There has been a lot of speculation lately about prompt engineering. People have started to claim that ‘prompt engineer’ is the job of our AI-enabled future. I don’t think this is correct. Prompt engineering is a skill. It will be an increasingly valuable one, but it will be subsumed into approximatley all white collar knowledge work over the next few years. It will be a skill that you’re just assumed to have, akin to how being able to operate an email program or a spreadsheet or a browser is today. Skillfully interrograting large language models (LLMs), which, of course, is to say, skillfully engineering prompts, will be table stakes for any knowledge worker.
Consider this job post, from Anthropic:
Anthropic’s mission is to create reliable, interpretable, and steerable AI systems. We want AI to be safe for our customers and for society as a whole.
Anthropic’s AI technology is amongst the most capable and safe in the world. However, large language models are a new type of intelligence, and the art of instructing them in a way that delivers the best results is still in its infancy—it’s a hybrid between programming, instructing, and teaching. You will figure out the best methods of prompting our AI to accomplish a wide range of tasks, then document these methods to build up a library of tools and a set of tutorials that allows others to learn prompt engineering or simply find pompts that would be ideal for them.
Given that the field of prompt-engineering is arguably less than 2 years old, this position is a bit hard to hire for! If you have existing project sthat demonstrate prompt engineering on LLMs or image generation models, we’d love to see them. If you haven’t done much in the way of prompt engineering yet, you can best demonstrate your prompt engineering skills by spending some time experimenting with Claude or GPT3 and showing that you’ve managed to get complex behaviors from a series of well crafted prompts.

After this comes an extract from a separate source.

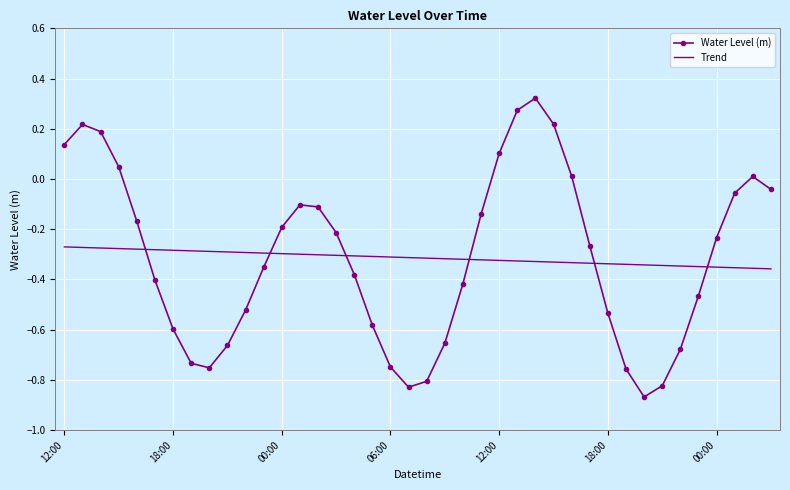

How many times do Trend and Water Level (m) cross each other?

6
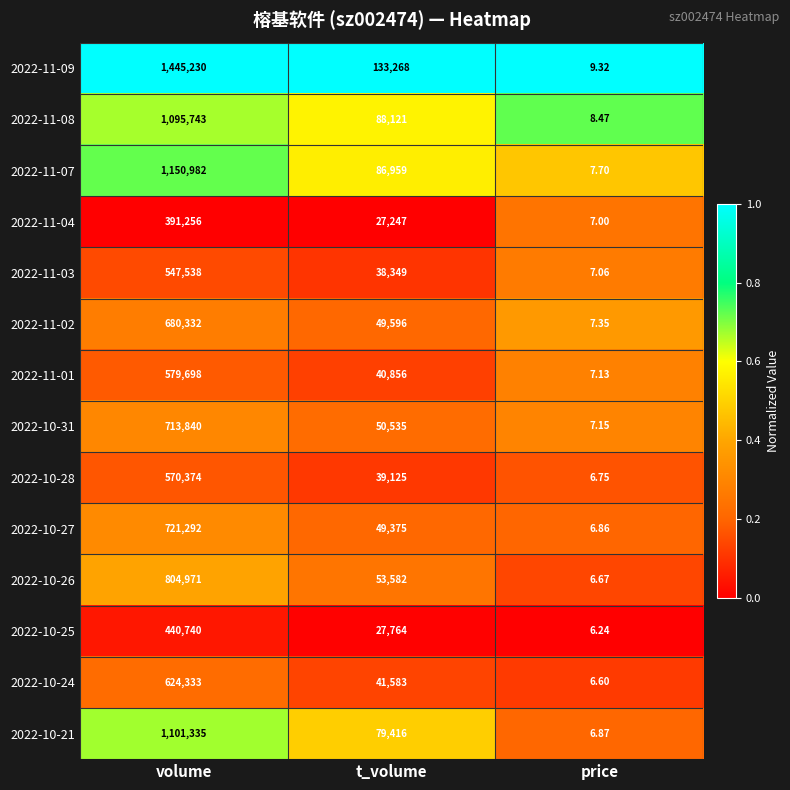

Which label corresponds to the smallest value in the chart?

price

This is all very interesting, and I can understand why Anthropic is interested in hiring for this position. But to the extent that LLMs pervade and suffuse all knowledge work over the next several years, prompt engineering will become just another skill that any white collar knowledge worker will need to have in her quiver. It is not, by itself, a job.
New knowledge and skills spread quickly, and any competitive advantage that an advanced prompt engineer currently has will disappear as prompt engineering knowledge and skills become commoditized. Lawyers will be prompt engineers. Equity analysts will be prompt engineers. Sales people will be prompt engineers. Professors will be prompt engineers. Everyone whose job requires, in some form, the manipulation of language—words, symbols, etc.—will engineer prompts to get some LLM to generate output which helps that worker get some task done more efficiently than she could have prior to the wide availability of LLMs.

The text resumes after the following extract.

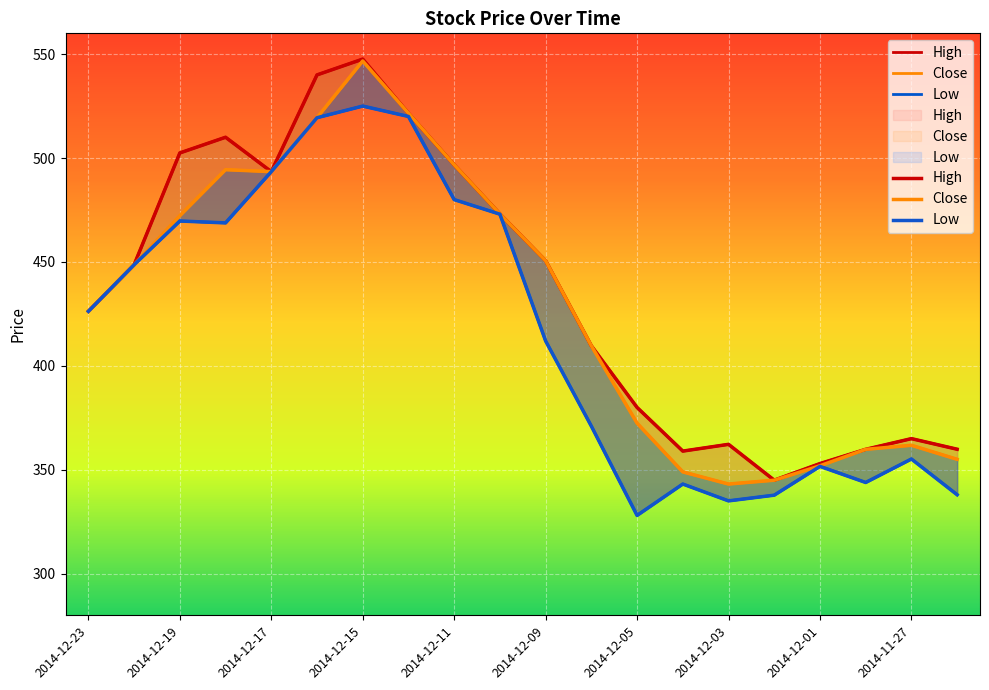

Which category has the lowest value across all series?

2014-12-05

So when I read pieces like this one which assert that prompt engineering is the ‘career of the future,’ I have to wonder how well such a prophecy will age. There’s nothing inherently wrong with this article, but its headline prediction doesn’t seem to match reality. I expect prompt engineering to subsume nearly all white collar knowledge work, and it will become a skill that is table stakes. If you want to get ahead of the curve, by all means, become an expert in prompt engineering. But the alpha in being a prompt engineering expert will disappear pretty quickly.
I’d encourage people to think of prompt engineering as a skill. Here’s one way to think of this as a skill to acquire. Here’s a Reddit thread about whether prompt engineering is a ‘job of the future’. And a useful thread on YCombinator about how to improve one’s prompt engineering skills. Good prompt engineering requires both knowledge of the underlying model being queried and, simply, practice. Yours will be a more fruitful career if you reframe prompt engineering away from ‘hot new job’ to ‘very useful skill to use as a complement to all the other skills I bring to bear on the job.’